PROPERTY OF THE WEEK
- LOCATION: Gooloogong
- AUCTION: February 18
- LAND: 113ha (281ac) and 65ha (160ac)
- AGENT: James Keady, 0427 312 402, James P. Keady, Cowra.
Two adjoining Cowra district properties that started life as a local banker's weekend 'getaway' farm are drawing strong local and outside inquiry - for agricultural and lifestyle reasons alike.
On offer are 113 hectare (281ac) Waterview and 65ha (160ac) Medlorn, on the Lachlan River 10 kilometres from Gooloogong, 27km north of Cowra.
Listed for sale by James Keady of Cowra, the properties will go to auction on February 18 as separate parcels, with price expectations in the high $2 millions for Waterview, and $550,000 to $600,000 for Medlorn.
The properties are owned by former bank manager Milton Barnett and his wife Mary, who bought Medlorn in 1986, while Milton was managing the Cowra branch of the Commonwealth Bank.
Waterview was annexed in 1993, by which time the Barnetts had moved to Canberra, but they commuted back to the property, always intending take up full-time residence when Milton retired.

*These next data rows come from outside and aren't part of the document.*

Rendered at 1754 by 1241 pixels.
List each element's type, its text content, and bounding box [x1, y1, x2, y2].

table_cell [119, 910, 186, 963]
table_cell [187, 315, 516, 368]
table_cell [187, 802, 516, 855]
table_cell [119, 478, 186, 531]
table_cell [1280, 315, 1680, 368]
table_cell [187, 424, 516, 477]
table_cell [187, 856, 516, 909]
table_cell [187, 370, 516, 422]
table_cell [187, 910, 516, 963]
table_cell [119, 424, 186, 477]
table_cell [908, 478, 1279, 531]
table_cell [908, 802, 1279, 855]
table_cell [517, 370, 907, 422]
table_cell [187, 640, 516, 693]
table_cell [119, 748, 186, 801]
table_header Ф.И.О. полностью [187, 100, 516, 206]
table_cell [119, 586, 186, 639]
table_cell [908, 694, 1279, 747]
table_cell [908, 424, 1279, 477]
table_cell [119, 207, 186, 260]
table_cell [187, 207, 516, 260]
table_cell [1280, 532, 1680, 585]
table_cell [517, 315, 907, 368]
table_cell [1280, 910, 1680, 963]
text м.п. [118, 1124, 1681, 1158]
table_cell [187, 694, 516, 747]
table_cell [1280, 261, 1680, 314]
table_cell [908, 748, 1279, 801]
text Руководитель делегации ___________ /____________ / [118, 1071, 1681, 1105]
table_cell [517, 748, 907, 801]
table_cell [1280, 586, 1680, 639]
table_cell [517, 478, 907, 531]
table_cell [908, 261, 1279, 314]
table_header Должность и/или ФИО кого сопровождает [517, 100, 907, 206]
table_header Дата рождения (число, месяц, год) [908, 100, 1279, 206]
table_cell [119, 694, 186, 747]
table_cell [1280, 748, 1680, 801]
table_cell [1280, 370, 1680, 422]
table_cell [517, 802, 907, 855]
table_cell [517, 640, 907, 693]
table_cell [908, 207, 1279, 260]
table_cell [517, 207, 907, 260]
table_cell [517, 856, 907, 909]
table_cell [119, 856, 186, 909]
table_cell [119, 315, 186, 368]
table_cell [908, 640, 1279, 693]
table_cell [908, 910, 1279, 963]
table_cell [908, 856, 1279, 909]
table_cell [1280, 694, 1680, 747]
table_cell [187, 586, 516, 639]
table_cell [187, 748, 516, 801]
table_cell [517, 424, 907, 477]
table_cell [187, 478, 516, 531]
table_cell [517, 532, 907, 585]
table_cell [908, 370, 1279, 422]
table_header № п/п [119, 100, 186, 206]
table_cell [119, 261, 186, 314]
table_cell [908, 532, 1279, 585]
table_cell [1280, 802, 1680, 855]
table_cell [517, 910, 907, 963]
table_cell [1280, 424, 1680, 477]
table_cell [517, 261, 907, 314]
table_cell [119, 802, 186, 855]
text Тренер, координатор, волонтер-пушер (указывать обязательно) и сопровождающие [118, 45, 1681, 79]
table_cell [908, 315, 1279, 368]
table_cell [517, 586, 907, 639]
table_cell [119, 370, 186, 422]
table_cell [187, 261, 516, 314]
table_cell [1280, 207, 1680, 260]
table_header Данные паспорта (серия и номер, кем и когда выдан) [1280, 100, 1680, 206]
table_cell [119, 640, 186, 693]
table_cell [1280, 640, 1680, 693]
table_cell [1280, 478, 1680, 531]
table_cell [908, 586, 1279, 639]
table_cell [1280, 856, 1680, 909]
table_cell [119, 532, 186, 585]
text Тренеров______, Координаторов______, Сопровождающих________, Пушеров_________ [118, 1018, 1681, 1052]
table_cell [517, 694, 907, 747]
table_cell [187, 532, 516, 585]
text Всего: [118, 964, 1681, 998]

Now they are taking retirement to the next stage, and moving into Cowra, leaving Waterview and Medlorn to new owners who could be a young family, retirees like themselves or a couple scaling down from a larger operation.
Waterview has a long history of one-family ownership, having been held by successive generations of the Male family from the mid-1800s until about 1980.
Described as level and 100 per cent arable, the property has soils ranging from heavy dark river loams to sandy loams, and a 1km frontage to the Lachlan River.
After initially growing lavender, the Barnetts have concentrated mainly on prime lamb production, from lucerne and clover-based pastures supporting a flock of around 400 first-cross ewes.
A 200-megalitre general security water licence (included) underpins a 24ha irrigation system where river water is piped from a new Grundfos end suction pump through 750m of mains to 13 hydrants.
The present irrigation system (now supporting a new 20ha planting of lucerne) offers scope for expansion, as virtually the whole property is suitable for irrigation.
Average rainfall is 600mm and a Mono pump delivers stock and domestic water from the river to paddock troughs and the garden.
Centrepiece of Waterview is its double-brick colonial homestead, erected for the Male family in 1896 and sympathetically renovated and extended by the present owners.
Set in a large, easy-care garden with swimming pool and tennis court, the four-bedroom home has wide verandahs, formal dining and family rooms, and a covered outdoor entertaining area.
Period features such as polished floorboards, pressed-metal ceilings and the Carmichael fuel stove have been retained, alongside modern additions such as ducted air conditioning, slow-combustion heating, an electric range and dishwasher.
Working infrastructure includes a 19m by 19m steel hayshed, machinery shed and silos, and the property is subdivided into 13 main paddocks interspersed with planted tree corridors.
The adjacent Medlorn block is of granite formation and described as 70pc arable, with native pastures, and a balance of light to medium timber.
In past years the property ran Merino ewes, producing first-cross ewes for Waterview, but it is now unstocked.
The only structures are a two-stand shearing shed, quarters and sheepyards, but the property comes with a home building entitlement.